Meeting November 15-16 at Albany’s Sherwood Baptist Church, the GBC took the action in keeping with its adoption of the Baptist Faith & Message as its confessional basis. That confession of faith, adopted as revised by the Southern Baptist Convention in 2000, states: “While both men and women are gifted for service in the church, the office of pastor is limited to men as qualified by Scripture.”
The church, Druid Hills Baptist Church in Atlanta, is one of the most venerable congregations in the state convention. For decades, it was the very epitome of the GBC establishment. Louis Newton (1892-1986), who served as president of both the GBC and the SBC, served for decades as the congregation’s pastor, beginning in 1929. Now, the church is considered no longer in fellowship with the GBC on the basis of its violation of the confession of faith. The recommendation to remove the church came from the GBC Executive Committee.
The debate, as reported in the press, got to the most basic and urgent issues. Michael Ruffin, pastor of First Baptist Church in Fitzgerald, argued that the GBC was practicing “selective creedal application” of the Baptist Faith & Message. In his words:
There are many, many, many more provisions in the Baptist Faith and Message . . . . I don’t want the GBC to become even more creedal in its application of the Baptist Faith and Message than it has on this one score. We really should consider the arbitrariness of such an application. I think we also ought to consider the possibility that if we get serious about holding every Georgia Baptist Convention church accountable to every line in the Baptist Faith and Message as we are this one, we’ll soon have no churches left.
It appears that Michael Ruffin is right. This is an example of selective creedal application. The GBC removed another church, First Baptist Church of Decatur, for the very same reason just last year. The issue of a woman serving as pastor has been the only issue on which the GBC has taken such an action in recent years.
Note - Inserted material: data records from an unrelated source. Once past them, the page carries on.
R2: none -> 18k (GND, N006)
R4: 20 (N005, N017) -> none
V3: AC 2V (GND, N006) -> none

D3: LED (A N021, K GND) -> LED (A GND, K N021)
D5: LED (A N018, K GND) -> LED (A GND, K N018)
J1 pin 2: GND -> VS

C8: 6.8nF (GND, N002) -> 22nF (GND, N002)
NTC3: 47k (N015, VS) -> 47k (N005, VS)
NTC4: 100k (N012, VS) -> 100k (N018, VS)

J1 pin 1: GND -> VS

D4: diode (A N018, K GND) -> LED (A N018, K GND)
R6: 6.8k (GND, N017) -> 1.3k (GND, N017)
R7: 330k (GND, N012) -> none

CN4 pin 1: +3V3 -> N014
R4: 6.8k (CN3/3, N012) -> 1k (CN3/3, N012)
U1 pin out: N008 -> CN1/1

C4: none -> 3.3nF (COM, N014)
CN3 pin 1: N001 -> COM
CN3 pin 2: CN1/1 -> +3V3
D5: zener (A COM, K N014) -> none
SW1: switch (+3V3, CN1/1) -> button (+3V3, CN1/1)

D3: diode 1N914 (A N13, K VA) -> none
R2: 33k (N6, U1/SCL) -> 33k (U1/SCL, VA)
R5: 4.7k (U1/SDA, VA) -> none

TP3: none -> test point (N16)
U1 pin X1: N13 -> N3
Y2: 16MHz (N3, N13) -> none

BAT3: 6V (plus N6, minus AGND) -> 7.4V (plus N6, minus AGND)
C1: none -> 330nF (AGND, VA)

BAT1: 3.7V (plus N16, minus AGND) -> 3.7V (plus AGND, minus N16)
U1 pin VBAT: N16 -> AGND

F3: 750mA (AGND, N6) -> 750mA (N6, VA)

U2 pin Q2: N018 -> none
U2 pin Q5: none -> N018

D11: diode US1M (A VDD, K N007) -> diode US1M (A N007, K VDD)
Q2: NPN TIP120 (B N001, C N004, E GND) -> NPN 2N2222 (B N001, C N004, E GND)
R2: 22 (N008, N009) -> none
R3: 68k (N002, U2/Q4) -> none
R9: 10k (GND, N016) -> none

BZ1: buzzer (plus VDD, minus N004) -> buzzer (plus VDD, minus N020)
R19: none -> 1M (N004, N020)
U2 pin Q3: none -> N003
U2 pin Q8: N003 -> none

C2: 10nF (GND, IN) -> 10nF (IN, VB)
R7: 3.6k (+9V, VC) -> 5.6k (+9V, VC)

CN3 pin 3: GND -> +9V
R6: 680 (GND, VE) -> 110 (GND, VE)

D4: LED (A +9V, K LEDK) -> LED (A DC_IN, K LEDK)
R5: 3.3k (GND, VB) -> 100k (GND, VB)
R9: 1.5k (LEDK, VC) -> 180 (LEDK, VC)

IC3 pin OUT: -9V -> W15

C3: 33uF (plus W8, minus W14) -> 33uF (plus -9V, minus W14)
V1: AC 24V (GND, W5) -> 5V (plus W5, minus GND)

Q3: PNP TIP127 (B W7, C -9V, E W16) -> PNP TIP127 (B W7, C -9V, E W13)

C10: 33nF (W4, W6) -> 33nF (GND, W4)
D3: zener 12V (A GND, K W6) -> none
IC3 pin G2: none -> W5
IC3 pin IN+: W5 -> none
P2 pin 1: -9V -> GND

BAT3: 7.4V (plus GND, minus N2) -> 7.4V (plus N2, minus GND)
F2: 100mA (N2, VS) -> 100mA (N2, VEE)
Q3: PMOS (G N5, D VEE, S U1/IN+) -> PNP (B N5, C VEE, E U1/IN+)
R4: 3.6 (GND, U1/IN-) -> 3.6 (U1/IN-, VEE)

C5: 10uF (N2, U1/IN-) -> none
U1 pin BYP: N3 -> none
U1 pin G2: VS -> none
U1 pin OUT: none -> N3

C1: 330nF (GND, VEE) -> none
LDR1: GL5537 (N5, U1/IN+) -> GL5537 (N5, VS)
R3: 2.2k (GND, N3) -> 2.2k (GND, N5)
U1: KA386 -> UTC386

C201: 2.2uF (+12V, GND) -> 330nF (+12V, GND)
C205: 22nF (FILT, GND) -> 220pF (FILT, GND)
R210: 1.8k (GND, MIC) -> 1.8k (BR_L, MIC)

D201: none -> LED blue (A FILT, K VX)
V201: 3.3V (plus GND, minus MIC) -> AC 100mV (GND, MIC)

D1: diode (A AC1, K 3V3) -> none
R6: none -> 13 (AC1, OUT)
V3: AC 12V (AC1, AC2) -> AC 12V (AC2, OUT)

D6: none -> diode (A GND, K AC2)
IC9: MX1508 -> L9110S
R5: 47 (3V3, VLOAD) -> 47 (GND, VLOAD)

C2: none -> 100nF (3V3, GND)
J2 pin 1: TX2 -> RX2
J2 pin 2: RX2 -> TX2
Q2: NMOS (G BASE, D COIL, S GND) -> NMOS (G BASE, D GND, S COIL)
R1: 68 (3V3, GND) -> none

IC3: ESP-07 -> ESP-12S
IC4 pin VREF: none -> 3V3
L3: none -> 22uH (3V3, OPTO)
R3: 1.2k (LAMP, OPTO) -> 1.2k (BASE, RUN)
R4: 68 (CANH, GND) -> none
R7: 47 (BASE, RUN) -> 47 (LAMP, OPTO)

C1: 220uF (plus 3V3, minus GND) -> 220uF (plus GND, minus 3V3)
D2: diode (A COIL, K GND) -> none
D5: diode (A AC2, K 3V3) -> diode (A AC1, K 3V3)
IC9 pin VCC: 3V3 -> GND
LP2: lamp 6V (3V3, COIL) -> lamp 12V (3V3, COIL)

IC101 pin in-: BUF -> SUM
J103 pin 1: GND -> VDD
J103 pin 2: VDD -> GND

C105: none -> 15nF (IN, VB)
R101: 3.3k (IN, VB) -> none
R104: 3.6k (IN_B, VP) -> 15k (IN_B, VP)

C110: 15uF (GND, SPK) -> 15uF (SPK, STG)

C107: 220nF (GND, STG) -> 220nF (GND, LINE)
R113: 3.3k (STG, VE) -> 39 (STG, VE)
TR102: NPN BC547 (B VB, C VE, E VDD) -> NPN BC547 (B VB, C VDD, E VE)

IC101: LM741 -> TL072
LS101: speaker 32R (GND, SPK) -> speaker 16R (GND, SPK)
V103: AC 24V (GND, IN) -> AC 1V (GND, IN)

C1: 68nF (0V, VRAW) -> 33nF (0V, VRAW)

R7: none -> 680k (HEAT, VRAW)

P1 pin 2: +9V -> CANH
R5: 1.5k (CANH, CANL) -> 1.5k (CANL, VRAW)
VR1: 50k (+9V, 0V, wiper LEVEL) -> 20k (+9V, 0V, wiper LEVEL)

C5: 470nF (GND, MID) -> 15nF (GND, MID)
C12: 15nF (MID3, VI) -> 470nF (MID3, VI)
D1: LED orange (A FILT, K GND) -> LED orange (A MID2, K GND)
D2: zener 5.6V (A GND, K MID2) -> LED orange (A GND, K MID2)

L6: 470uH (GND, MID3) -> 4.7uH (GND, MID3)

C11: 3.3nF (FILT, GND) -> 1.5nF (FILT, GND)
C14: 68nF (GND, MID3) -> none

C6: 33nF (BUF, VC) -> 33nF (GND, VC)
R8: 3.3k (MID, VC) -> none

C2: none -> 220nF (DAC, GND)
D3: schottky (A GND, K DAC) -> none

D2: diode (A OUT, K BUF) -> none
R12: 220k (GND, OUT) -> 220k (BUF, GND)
But, is selective creedal application wrong? The answer to that has to be both yes and no. No denominational body is equipped to deal with every issue in every meeting. The issue of a woman serving as pastor is a public statement that presented the GBC with an unavoidable decision. It would either stand by its own confession of faith, or it would, in effect, decide to abandon its own confessional identity.
Dr. Ruffin was honest in arguing that even as the GBC was undertaking a “selective creedal application” of the Baptist Faith & Message, he did not want the convention “to become even more creedal in its application of the Baptist Faith & Message than it has on this one score.” His argument is well recognized as stating the case against any regulative application of the confession of faith. His argument did not carry the day, nor should it have, but he presented his argument with consistency and honesty.
The truth is that denominational bodies will have to be more expansive in applying their own confessions of faith, or they will inevitably find themselves to have become an amalgamation of churches that are no longer standing together in common beliefs and doctrines. That would be a tragic abdication of responsibility.
The reality is that even greater challenges are certain to come. Doctrinal deviation is a real and present danger, as Southern Baptists have learned over the past half century and more. The future will require all Christians, Baptists included, to be more clear about our beliefs and common confession, or we will lose our theological integrity and Gospel faithfulness.
The application of confessional accountability undertaken by the Georgia Baptist Convention this week is a reminder of how Baptists hammered out their understanding of confessionalism in times past — and a sign of things even more difficult sure to come.
Bob Allen, “Georgia Baptists Oust Second Church with Woman Pastor, ” Associated Baptist Press, Tuesday, November 16, 2010.